Looking back on that night, the nurse, whose name is Sandra Clarke, says, "I was overcome with guilt and frustration. I didn't know what to do. I just knew something had to be done." Meeting Clarke, it's hard to imagine that anything could unsettle her for long. Almost exhaustingly energetic, she has an animated face framed by dazzling silver hair, the tips of which she dyes jet-black. She is the kind of person who makes her own weather, a category-defier who quotes Mother Teresa one minute and recounts the plot of a B-grade horror movie the next. The kind of woman who turns a wrenching moment into an ambitious, life-altering plan.
That plan is a program called No One Dies Alone (NODA). Almost single-handedly created by Clarke, it is today radicalizing end-of-life care in hospitals by making volunteers available to comfort dying patients in their final hours. The program enlists hospital employees from every department—from kitchen workers to carpenters, medical transcriptionists to maintenance men—to sit with dying patients who are on their own.
Launched in November 2001 at Sacred Heart Medical Center in Eugene, Oregon (where as many as 200 volunteers are routinely on call, dispatched to the hospital at all hours by a rotating group of phone coordinators), Clarke's program now operates in hospitals from Alaska to New York, as well as in Singapore and Japan. Clarke, who won a Circle of Excellence Award from a national nursing association in 2004, has written a No One Dies Alone manual and distributed it to more than 400 hospitals, hospices, and AIDS care facilities worldwide. Her all-volunteer program operates with no funding except a small grant to subsidize the printing of the manual.
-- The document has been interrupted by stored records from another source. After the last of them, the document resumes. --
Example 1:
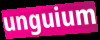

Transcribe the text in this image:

unguium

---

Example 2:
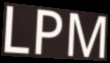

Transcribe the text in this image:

LPM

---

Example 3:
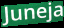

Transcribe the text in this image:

Juneja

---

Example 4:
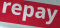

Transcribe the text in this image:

repay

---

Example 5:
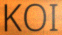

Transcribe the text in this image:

KOI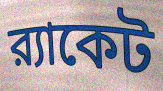
র‍্যাকেট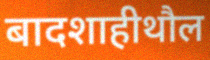
बादशाहीथौलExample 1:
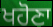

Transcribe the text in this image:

ਖਹੋਣਾ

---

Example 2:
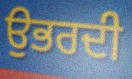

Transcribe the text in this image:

ਉਭਰਦੀ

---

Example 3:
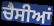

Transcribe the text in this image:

ਚੈਸੀਆਂ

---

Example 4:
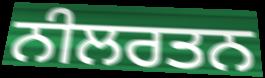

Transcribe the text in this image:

ਨੀਲਰਤਨ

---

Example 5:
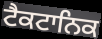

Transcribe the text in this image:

ਟੈਕਟਾਨਿਕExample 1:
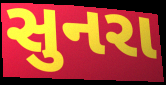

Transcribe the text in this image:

સુનરા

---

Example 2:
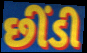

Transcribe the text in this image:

છીંડી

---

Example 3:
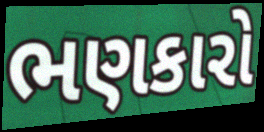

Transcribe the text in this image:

ભણકારો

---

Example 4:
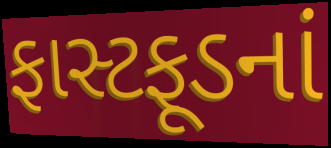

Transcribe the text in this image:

ફાસ્ટફૂડનાં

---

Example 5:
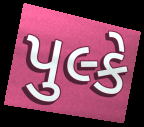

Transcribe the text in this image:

પુલ્કે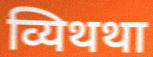
व्यिथथा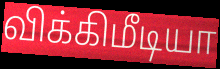
விக்கிமீடியாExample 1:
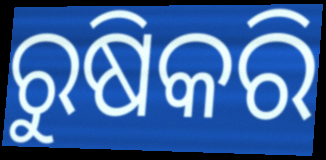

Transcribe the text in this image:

ରୁଷିକରି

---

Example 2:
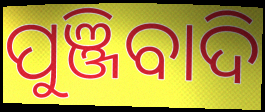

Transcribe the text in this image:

ପୁଞ୍ଜିବାଦି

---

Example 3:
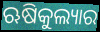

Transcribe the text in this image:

ଋଷିକୁଲ୍ୟାର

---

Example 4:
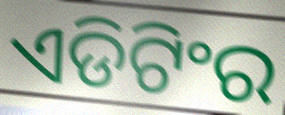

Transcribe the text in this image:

ଏଡିଟିଂର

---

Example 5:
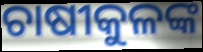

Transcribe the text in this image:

ଚାଷୀକୁଳଙ୍କ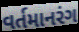
વર્તમાનરંગ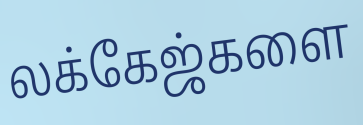
லக்கேஜ்களை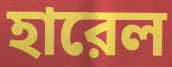
হারেল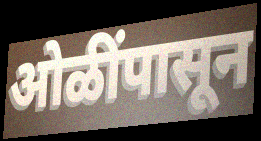
ओळींपासून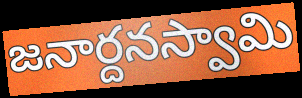
జనార్దనస్వామి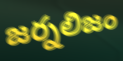
జర్నలిజంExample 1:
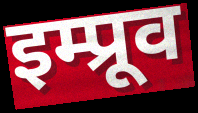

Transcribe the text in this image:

इम्प्रूव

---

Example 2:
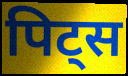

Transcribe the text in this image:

पिट्स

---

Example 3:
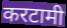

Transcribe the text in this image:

करटामी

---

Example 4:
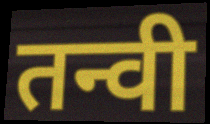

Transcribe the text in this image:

तन्वी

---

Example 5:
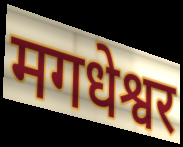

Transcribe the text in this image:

मगधेश्वरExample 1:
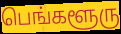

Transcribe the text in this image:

பெங்களூரு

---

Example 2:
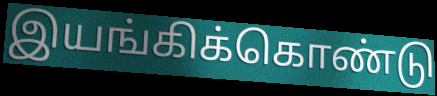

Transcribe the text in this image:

இயங்கிக்கொண்டு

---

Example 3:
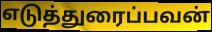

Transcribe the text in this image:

எடுத்துரைப்பவன்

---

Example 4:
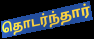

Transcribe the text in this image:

தொடர்ந்தார்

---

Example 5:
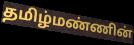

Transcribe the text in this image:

தமிழ்மண்ணின்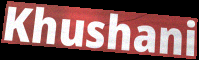
Khushani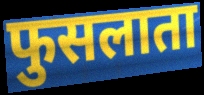
फुसलाताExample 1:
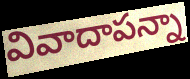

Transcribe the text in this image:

వివాదాపన్నా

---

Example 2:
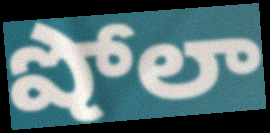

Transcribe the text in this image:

షోలా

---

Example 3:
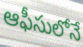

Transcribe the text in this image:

ఆఫీసులోనే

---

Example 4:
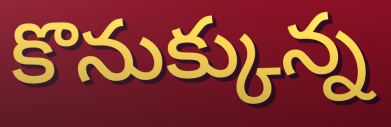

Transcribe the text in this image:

కొనుక్కున్న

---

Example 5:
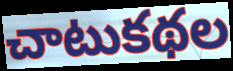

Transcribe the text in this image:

చాటుకథల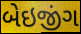
બેઇજીંગ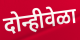
दोन्हीवेळाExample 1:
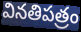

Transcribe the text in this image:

వినతిపత్రం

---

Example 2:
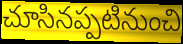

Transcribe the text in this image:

చూసినప్పటినుంచి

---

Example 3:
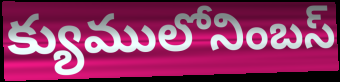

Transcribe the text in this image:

క్యుములోనింబస్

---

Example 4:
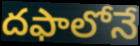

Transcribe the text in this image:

దఫాలోనే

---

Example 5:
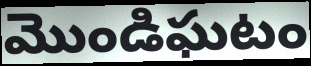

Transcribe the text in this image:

మొండిఘటంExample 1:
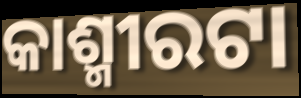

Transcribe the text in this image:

କାଶ୍ମୀରଟା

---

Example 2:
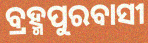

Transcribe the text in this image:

ବ୍ରହ୍ମପୁରବାସୀ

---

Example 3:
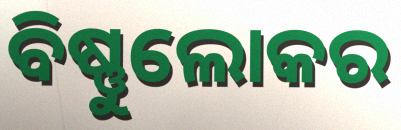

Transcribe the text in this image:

ବିଷ୍ଣୁଲୋକର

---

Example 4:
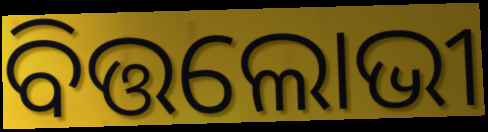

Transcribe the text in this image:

ବିତ୍ତଲୋଭୀ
Although many dying patients have family or friends available, a significant number do not—from "elder orphans" (Clarke's term for those who have outlived their families), to people whose geographically or emotionally distant relatives are not able to be present, to the occasional stricken traveler. One 40-year-old man did not want to die in the presence of his wife and young children—but also did not want to die alone.